For the last five years, it has staged what is called a Scramble For Kids. It includes members of the Middle Atlantic Professional Golfers Association, its own membership and guests. Members of the Golfers' Charitable Association and their friends, each paying $500 to play, will again be at the Green Spring Valley Hunt Club on Tuesday for lunch, a round of golf and dinner.

They'll also present checks for $25,000 to the Kennedy Krieger Institute at Johns Hopkins Hospital and to the Little People's Program at St. Joseph's Hospital. The board of trustees of Golfers' Charitable has, over the years, built an impressive investment portfolio that has matured to a value of $523,829.

The fiscal responsibility of the organization is exemplary. It receives numerous requests for contributions but, unlike government, makes sure it doesn't give away more than it can afford. The firm of Price Waterhouse audits the fund-raising, and its trustees are constantly monitoring how much money it has in reserve as it weighs future undertakings.

Asked why the Golfers' Charitable Association has progressed, while other golf-oriented efforts by some groups have diminished, a member of the board of trustees, Gil Kunz, offered an explanation.

"We have endeavored to build on the foundation we started with," he said. "Our 12-member board is rotated, and we also have a different president and golf chairman every year. This means we constantly receive new ideas, thanks to the fresh input that comes from the leadership. It keeps us alert and receptive to changes that are only beneficial."

A case in point was the decision to put on an annual tournament that includes an area club professional in a scramble format with each of 28 foursomes.

"It's one of the nicest afternoons a pro gets to enjoy," said Bill Bassler Sr., of Rolling Road Country Club. "We have the opportunity to be with fine gentlemen and to play a wonderful course. This typifies what golf is supposed to represent, fellowship and fun plus helping the hospitals."

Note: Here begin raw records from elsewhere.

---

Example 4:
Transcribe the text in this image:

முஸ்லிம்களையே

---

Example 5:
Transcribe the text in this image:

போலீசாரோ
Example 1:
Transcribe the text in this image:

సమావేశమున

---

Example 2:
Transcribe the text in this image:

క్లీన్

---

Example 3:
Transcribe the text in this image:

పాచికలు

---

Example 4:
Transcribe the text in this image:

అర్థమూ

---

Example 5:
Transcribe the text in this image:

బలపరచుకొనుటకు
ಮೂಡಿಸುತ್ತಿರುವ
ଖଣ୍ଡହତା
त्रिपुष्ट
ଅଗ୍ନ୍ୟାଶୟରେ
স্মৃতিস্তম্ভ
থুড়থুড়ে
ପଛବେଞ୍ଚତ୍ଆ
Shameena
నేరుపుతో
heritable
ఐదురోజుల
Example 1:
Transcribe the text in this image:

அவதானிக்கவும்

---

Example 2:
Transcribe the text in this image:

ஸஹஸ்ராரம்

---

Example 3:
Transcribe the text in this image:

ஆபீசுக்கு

The membership roster lists 120 names, including some of the community's most substantial citizens. All it takes to belong is a profound desire to be charitable and, of course, an interest in golf, regardless of the level of ability. New members are continually being added. Sons of some of the founding fathers are joining the ranks, which is an endorsement of both its popularity and the essence of its purpose.

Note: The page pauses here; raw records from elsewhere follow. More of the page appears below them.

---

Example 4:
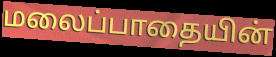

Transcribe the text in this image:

மலைப்பாதையின்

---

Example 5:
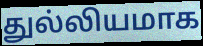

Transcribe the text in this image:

துல்லியமாக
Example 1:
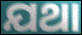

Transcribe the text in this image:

ଯଥା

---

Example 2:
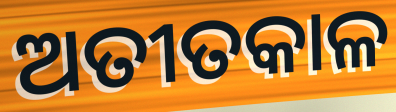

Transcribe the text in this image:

ଅତୀତକାଳ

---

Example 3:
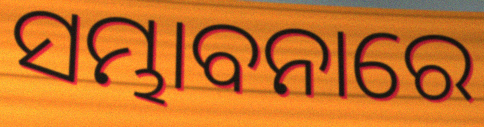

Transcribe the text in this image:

ସମ୍ଭାବନାରେ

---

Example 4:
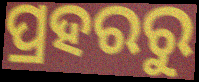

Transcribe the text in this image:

ପ୍ରହରରୁ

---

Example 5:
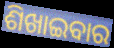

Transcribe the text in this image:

ଶିଖାଇବାର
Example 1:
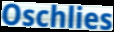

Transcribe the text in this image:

Oschlies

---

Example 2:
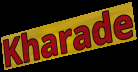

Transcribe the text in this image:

Kharade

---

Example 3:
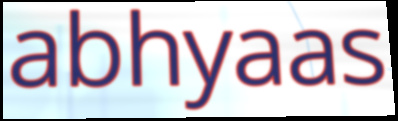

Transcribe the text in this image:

abhyaas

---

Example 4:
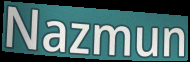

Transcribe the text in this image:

Nazmun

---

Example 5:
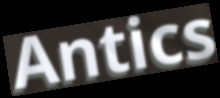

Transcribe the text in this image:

Antics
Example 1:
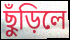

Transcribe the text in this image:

ছুঁড়িলে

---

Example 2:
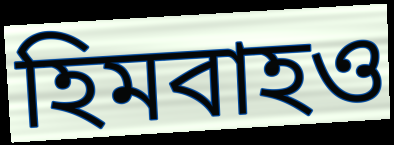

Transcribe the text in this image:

হিমবাহও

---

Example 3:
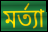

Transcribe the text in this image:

মর্ত্যা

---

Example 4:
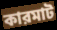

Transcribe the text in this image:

কারমাট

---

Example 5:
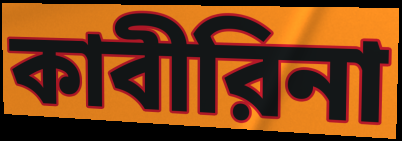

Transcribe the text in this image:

কাবীরিনা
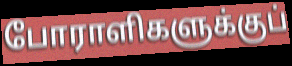
போராளிகளுக்குப்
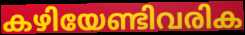
കഴിയേണ്ടിവരിക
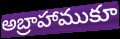
అబ్రాహాముకూ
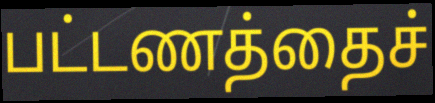
பட்டணத்தைச்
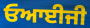
ਓਆਈਜੀ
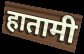
हातामी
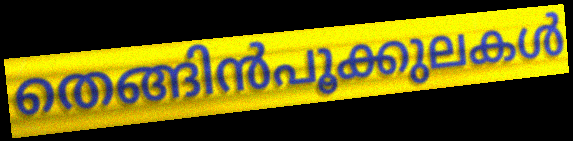
തെങ്ങിൻപൂക്കുലകൾ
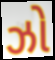
ઝો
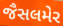
જૈસલમેર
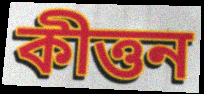
কীত্তন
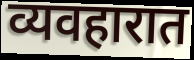
व्यवहारात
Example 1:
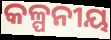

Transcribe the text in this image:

କଳ୍ପନୀୟ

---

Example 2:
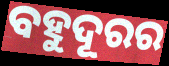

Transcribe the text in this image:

ବହୁଦୂରର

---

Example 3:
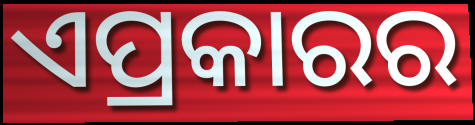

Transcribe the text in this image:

ଏପ୍ରକାରର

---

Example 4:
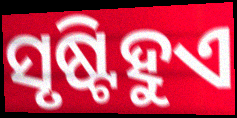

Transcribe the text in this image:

ସୃଷ୍ଟିହୁଏ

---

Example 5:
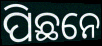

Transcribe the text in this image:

ପିଛନେ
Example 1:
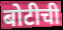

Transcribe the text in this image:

बोटीची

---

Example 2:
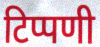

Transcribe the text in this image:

टिप्पणी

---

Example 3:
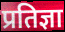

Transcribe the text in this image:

प्रतिज्ञा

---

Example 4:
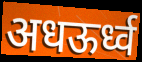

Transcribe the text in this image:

अधऊर्ध्व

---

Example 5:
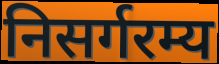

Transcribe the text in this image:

निसर्गरम्य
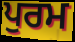
ਪੁਰਮ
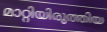
മാറ്റിയിരുത്തിയ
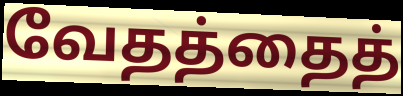
வேதத்தைத்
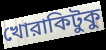
খোরাকিটুকু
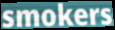
smokers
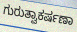
ಗುರುತ್ವಾಕರ್ಷಣಾ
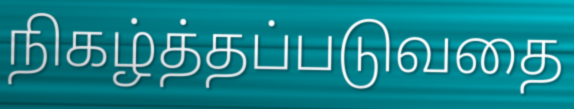
நிகழ்த்தப்படுவதை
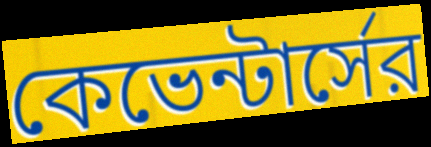
কেভেন্টার্সের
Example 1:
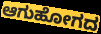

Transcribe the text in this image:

ಆಗುಹೋಗದ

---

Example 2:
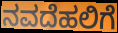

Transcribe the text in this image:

ನವದೆಹಲಿಗೆ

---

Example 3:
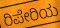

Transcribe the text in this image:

ರಿಪೇರಿಯ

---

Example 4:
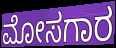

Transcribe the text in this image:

ಮೋಸಗಾರ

Should Baltimore find itself again holding a tournament, the Golfers' Charitable Association will be receptive to playing a role. But, meanwhile, it contents itself with the one-day-a-year golf outing that has become a major success.

That the organization has endured for 25 years while fulfilling its purpose in such a generous way merits gratitude from the entire area. The fact it has contributed $1,009,300 sets it apart. No other sports event in Baltimore has offered such charitable continuity.

The Golfers' Charitable Association doesn't solicit attention for itself, nor does it partake of self-aggrandizement. To the contrary. It takes pride in quietly doing for others. Such noble intent and what has been achieved earns momentous respect.